= Task instructions =
Set down every entry again exactly as it stands below.

[Exercise material — start]

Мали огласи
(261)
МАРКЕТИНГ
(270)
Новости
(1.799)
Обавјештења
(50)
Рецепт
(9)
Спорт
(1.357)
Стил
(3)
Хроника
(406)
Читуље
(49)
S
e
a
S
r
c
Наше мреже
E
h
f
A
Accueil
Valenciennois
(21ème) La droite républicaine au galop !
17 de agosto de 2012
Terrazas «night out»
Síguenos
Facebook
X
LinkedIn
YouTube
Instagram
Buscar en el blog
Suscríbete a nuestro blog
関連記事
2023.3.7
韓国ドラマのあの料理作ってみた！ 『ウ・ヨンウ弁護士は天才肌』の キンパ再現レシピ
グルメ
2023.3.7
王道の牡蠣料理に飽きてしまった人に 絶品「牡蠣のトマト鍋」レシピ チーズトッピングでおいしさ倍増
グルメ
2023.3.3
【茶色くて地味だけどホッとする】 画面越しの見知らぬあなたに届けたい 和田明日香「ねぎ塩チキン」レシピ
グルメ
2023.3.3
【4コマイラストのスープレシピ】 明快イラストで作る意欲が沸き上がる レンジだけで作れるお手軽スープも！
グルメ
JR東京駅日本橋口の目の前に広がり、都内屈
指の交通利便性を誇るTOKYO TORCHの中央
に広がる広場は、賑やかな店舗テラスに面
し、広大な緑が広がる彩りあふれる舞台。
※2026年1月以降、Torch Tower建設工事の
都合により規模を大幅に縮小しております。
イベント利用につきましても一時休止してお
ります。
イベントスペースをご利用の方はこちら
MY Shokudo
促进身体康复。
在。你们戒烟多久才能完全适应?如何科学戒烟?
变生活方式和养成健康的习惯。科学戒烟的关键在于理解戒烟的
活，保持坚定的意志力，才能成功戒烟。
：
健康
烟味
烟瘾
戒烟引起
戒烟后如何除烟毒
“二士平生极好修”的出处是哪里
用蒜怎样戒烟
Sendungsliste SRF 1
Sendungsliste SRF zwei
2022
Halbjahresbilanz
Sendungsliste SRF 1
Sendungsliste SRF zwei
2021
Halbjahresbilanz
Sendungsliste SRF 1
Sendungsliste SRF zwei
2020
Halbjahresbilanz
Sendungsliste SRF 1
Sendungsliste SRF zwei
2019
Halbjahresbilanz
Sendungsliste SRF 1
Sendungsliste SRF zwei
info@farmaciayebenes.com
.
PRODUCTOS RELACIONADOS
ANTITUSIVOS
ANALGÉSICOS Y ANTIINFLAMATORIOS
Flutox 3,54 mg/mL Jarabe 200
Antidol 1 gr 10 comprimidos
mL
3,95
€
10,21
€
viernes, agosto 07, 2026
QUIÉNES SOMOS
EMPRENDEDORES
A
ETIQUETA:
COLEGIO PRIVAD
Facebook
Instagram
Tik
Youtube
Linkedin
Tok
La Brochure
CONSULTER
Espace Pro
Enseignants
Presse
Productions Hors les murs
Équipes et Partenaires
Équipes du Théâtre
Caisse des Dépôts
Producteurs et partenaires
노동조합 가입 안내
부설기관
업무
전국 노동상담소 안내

[Exercise material — finish]

= Output below =
Мали огласи
(261)
МАРКЕТИНГ
(270)
Новости
(1.799)
Обавјештења
(50)
Рецепт
(9)
Спорт
(1.357)
Стил
(3)
Хроника
(406)
Читуље
(49)
S
e
a
S
r
c
Наше мреже
E
h
f
A
Accueil
Valenciennois
(21ème) La droite républicaine au galop !
17 de agosto de 2012
Terrazas «night out»
Síguenos
Facebook
X
LinkedIn
YouTube
Instagram
Buscar en el blog
Suscríbete a nuestro blog
関連記事
2023.3.7
韓国ドラマのあの料理作ってみた！ 『ウ・ヨンウ弁護士は天才肌』の キンパ再現レシピ
グルメ
2023.3.7
王道の牡蠣料理に飽きてしまった人に 絶品「牡蠣のトマト鍋」レシピ チーズトッピングでおいしさ倍増
グルメ
2023.3.3
【茶色くて地味だけどホッとする】 画面越しの見知らぬあなたに届けたい 和田明日香「ねぎ塩チキン」レシピ
グルメ
2023.3.3
【4コマイラストのスープレシピ】 明快イラストで作る意欲が沸き上がる レンジだけで作れるお手軽スープも！
グルメ
JR東京駅日本橋口の目の前に広がり、都内屈
指の交通利便性を誇るTOKYO TORCHの中央
に広がる広場は、賑やかな店舗テラスに面
し、広大な緑が広がる彩りあふれる舞台。
※2026年1月以降、Torch Tower建設工事の
都合により規模を大幅に縮小しております。
イベント利用につきましても一時休止してお
ります。
イベントスペースをご利用の方はこちら
MY Shokudo
促进身体康复。
在。你们戒烟多久才能完全适应?如何科学戒烟?
变生活方式和养成健康的习惯。科学戒烟的关键在于理解戒烟的
活，保持坚定的意志力，才能成功戒烟。
：
健康
烟味
烟瘾
戒烟引起
戒烟后如何除烟毒
“二士平生极好修”的出处是哪里
用蒜怎样戒烟
Sendungsliste SRF 1
Sendungsliste SRF zwei
2022
Halbjahresbilanz
Sendungsliste SRF 1
Sendungsliste SRF zwei
2021
Halbjahresbilanz
Sendungsliste SRF 1
Sendungsliste SRF zwei
2020
Halbjahresbilanz
Sendungsliste SRF 1
Sendungsliste SRF zwei
2019
Halbjahresbilanz
Sendungsliste SRF 1
Sendungsliste SRF zwei
info@farmaciayebenes.com
.
PRODUCTOS RELACIONADOS
ANTITUSIVOS
ANALGÉSICOS Y ANTIINFLAMATORIOS
Flutox 3,54 mg/mL Jarabe 200
Antidol 1 gr 10 comprimidos
mL
3,95
€
10,21
€
viernes, agosto 07, 2026
QUIÉNES SOMOS
EMPRENDEDORES
A
ETIQUETA:
COLEGIO PRIVAD
Facebook
Instagram
Tik
Youtube
Linkedin
Tok
La Brochure
CONSULTER
Espace Pro
Enseignants
Presse
Productions Hors les murs
Équipes et Partenaires
Équipes du Théâtre
Caisse des Dépôts
Producteurs et partenaires
노동조합 가입 안내
부설기관
업무
전국 노동상담소 안내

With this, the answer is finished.